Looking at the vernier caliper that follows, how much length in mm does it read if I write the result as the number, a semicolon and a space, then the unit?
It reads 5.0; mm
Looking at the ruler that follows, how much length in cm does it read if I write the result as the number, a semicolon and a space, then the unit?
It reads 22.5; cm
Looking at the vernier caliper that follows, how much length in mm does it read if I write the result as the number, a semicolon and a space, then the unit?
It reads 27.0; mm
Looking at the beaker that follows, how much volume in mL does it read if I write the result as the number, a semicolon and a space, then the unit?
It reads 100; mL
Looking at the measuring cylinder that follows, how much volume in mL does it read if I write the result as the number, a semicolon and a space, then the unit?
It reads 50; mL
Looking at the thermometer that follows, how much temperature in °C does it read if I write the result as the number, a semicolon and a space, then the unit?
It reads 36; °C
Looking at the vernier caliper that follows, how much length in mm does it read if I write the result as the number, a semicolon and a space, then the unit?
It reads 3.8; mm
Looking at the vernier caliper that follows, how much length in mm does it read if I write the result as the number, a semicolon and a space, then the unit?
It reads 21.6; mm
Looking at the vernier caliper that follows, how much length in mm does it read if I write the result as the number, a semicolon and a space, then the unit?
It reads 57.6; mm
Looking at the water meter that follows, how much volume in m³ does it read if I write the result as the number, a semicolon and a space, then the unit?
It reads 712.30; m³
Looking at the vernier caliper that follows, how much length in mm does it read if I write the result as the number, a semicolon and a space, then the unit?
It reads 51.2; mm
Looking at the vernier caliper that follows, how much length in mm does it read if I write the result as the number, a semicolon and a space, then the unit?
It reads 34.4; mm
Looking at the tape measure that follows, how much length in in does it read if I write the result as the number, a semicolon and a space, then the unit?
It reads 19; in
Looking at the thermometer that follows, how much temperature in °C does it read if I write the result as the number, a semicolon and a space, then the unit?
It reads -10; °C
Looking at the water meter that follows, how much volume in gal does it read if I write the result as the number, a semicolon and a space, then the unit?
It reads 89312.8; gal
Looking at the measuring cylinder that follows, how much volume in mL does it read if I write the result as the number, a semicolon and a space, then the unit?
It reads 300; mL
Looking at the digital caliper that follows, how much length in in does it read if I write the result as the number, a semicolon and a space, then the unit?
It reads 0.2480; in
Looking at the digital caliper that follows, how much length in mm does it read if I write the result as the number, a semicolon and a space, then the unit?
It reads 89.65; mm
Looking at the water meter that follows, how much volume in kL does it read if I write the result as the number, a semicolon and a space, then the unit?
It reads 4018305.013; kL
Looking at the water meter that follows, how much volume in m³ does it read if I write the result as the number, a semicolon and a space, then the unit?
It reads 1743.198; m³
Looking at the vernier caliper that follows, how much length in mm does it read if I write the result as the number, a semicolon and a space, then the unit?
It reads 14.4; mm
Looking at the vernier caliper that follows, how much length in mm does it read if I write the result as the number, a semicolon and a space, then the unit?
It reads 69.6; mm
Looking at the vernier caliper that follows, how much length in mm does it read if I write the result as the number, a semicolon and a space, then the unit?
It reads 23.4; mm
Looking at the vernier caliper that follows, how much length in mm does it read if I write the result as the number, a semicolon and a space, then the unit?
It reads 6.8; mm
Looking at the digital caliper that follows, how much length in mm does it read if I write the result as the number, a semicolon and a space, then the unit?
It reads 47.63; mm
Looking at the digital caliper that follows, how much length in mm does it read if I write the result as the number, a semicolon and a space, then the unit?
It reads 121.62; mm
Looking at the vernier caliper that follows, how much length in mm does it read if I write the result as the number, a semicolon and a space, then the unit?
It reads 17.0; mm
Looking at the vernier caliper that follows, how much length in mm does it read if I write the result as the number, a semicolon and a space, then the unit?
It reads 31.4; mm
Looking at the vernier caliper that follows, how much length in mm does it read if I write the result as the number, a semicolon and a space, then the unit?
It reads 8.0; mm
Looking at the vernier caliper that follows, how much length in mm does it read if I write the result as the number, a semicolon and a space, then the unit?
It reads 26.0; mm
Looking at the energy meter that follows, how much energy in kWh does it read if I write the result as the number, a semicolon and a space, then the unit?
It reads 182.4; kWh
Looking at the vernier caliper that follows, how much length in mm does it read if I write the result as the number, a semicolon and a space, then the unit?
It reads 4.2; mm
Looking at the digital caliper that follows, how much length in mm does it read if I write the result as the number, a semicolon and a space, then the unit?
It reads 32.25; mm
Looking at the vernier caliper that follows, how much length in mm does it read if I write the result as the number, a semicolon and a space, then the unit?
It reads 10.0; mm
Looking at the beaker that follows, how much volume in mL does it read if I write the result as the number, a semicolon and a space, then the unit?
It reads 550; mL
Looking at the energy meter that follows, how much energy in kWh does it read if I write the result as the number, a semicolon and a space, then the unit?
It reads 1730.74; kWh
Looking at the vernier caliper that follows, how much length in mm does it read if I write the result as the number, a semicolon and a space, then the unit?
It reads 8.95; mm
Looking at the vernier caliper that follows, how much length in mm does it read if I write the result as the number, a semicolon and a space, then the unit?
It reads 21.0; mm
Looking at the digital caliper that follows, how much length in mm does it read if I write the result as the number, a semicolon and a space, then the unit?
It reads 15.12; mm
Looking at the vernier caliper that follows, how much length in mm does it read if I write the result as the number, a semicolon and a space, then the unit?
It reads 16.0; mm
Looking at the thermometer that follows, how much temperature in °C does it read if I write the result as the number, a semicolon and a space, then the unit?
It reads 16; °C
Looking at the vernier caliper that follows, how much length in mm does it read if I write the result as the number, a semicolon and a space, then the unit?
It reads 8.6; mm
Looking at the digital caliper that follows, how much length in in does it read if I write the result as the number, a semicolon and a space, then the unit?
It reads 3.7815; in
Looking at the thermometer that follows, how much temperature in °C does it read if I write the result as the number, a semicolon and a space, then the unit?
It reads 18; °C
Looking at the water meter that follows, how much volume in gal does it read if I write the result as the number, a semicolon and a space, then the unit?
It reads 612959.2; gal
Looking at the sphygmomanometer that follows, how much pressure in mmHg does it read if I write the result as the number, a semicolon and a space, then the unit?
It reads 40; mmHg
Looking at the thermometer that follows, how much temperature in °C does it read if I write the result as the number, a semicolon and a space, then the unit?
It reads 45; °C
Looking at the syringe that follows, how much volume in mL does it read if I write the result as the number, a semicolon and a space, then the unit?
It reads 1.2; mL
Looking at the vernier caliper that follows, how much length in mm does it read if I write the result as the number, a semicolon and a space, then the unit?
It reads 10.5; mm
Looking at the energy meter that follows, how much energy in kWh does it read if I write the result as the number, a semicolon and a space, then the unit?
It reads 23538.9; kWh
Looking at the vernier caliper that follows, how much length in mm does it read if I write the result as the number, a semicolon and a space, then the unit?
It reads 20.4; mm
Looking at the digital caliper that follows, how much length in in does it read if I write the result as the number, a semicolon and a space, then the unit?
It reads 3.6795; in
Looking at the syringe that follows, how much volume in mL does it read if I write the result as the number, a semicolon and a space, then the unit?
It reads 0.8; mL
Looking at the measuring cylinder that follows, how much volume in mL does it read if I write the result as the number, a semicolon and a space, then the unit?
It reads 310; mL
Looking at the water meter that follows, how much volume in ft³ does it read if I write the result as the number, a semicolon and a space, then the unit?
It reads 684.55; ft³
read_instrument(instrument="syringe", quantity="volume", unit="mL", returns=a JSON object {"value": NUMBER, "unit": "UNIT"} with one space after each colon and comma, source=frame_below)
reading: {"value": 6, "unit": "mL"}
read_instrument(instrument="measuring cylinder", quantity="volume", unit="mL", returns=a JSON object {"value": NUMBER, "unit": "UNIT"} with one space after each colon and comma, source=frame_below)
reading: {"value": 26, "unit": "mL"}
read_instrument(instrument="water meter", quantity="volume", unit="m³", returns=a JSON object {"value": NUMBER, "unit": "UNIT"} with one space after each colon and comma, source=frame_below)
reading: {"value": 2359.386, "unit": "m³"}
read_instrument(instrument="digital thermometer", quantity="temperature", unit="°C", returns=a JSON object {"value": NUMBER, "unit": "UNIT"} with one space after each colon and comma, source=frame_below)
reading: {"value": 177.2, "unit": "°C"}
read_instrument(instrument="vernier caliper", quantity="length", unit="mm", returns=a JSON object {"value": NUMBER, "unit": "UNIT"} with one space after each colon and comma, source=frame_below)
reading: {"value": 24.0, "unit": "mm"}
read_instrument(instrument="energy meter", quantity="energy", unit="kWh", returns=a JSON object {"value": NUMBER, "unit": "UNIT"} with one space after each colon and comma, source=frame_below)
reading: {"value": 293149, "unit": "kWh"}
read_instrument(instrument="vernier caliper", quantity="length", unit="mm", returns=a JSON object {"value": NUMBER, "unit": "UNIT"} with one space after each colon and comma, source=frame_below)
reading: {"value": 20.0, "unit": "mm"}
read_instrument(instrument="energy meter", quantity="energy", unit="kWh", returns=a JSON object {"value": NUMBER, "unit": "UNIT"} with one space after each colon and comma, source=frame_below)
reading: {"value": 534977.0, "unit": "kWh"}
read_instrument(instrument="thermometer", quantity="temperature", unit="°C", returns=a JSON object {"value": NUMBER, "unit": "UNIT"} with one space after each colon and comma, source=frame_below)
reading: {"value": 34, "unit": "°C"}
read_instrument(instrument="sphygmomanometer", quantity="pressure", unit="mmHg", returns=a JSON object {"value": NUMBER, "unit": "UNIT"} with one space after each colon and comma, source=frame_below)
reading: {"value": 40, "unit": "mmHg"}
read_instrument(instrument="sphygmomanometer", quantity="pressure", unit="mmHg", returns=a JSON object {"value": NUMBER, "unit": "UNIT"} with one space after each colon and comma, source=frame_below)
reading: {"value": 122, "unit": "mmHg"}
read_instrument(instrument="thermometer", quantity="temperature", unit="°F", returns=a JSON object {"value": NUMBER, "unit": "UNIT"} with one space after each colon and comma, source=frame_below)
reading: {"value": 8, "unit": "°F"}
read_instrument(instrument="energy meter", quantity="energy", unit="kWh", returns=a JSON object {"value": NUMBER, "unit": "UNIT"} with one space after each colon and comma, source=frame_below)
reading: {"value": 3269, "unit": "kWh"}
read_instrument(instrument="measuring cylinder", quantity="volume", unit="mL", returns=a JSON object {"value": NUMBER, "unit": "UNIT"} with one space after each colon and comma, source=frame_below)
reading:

# # # # # # #

Exercise objective -
Rewrite the lines from the first one through the line containing "It reads 27.0; mm", inclusive, substituting "Examining" for every "Looking at" and leaving everything else unchanged.

Final answer -
Examining the vernier caliper that follows, how much length in mm does it read if I write the result as the number, a semicolon and a space, then the unit?
It reads 5.0; mm
Examining the ruler that follows, how much length in cm does it read if I write the result as the number, a semicolon and a space, then the unit?
It reads 22.5; cm
Examining the vernier caliper that follows, how much length in mm does it read if I write the result as the number, a semicolon and a space, then the unit?
It reads 27.0; mm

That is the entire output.